Voelkel spoke about the positive impact of the North American Free Trade Agreement (NAFTA), then addressed the issue of tariffs and said Toyota’s senior executives have been meeting with key White House leaders and trade representatives, and recently organized a rally in Washington, D.C.
“For us, tariffs are just another way of saying ‘taxes,’” Voelkel said. “And we know the impact taxes can have on an entire industry. We’re already seeing it in steel and aluminum tariffs that went into effect earlier this year.”
The Trump administration initially exempted Canada and Mexico from heavy tariffs on steel and aluminum imports but revoked that in June. Now that trade talks have resulted in a new trilateral trade deal, the U.S. Mexico Canada Agreement (USMCA), the White House is being pressured to restore the exemptions in order to get Canada and Mexico to lift the retaliatory tariffs those countries put on the U.S. over the summer.
Toyota exported its U.S.-built autos to 31 different countries in 2017. The Japanese automaker employs 7,200 people in Texas, including in San Antonio, where the Tundra and Tacoma are built. In its 60 years of operating in the U.S., Toyota has invested $25 billion. But it was NAFTA, signed 25 years ago, that largely fueled Toyota’s U.S. presence, with the automaker increasing its workforce here by 80 percent since then.
“Without the trilateral agreement between all three countries, the entire U.S. auto industry and the country’s economy and thousands of jobs will be at risk,” Voekel said. “That’s why competitors such as Ford, GM, Honda, BMW, and Toyota came together to work as a united team. I can tell you that doesn’t happen every day.

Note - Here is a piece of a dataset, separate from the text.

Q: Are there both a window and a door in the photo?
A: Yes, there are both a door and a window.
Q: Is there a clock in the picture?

But we’re not out of the woods yet.”
Voelkel said the risk of a U.S. withdrawal from the new trade deal remains, so automakers will continue to promote the positive economic impact the initial agreement provided even as the threat of tariffs still looms.
On Wednesday, Rep Henry Cuellar (D-Laredo) released his overview and analysis of the new trade agreement, and this statement: “I am encouraged to see the Administration taking active steps to bring confidence and certainty back to businesses in Texas. It is my hope that this new agreement is quickly signed into law so that we are able to continue to capitalize on the economic benefits NAFTA has facilitated for over two decades.”
Currently, no vehicle sold in the U.S. is manufactured exclusively with U.S. components. Voelkel said more than half of a Toyota Camry and more than 65 percent of a Tundra is made of content from the U.S., Canada, and Mexico.
“Our business philosophy and purchasing strategy has always been build where we sell and buy where we build,” he said. “Which is why more than 90 percent of the steel comes from right here in the United States.”
If the tariffs return, Voelkel said, “The bottom line is the price of every vehicle, even those built in the United States, will go up.” Consumers can expect to pay $2,800 more for a San Antonio-built Tundra, for example, and even more for a Sienna minivan.
“If you want to generate stable economic growth, make Texas and San Antonio a place that attracts new businesses, improves your standard of living, I hope you will join us in supporting free and fair trade,” Voelkel said.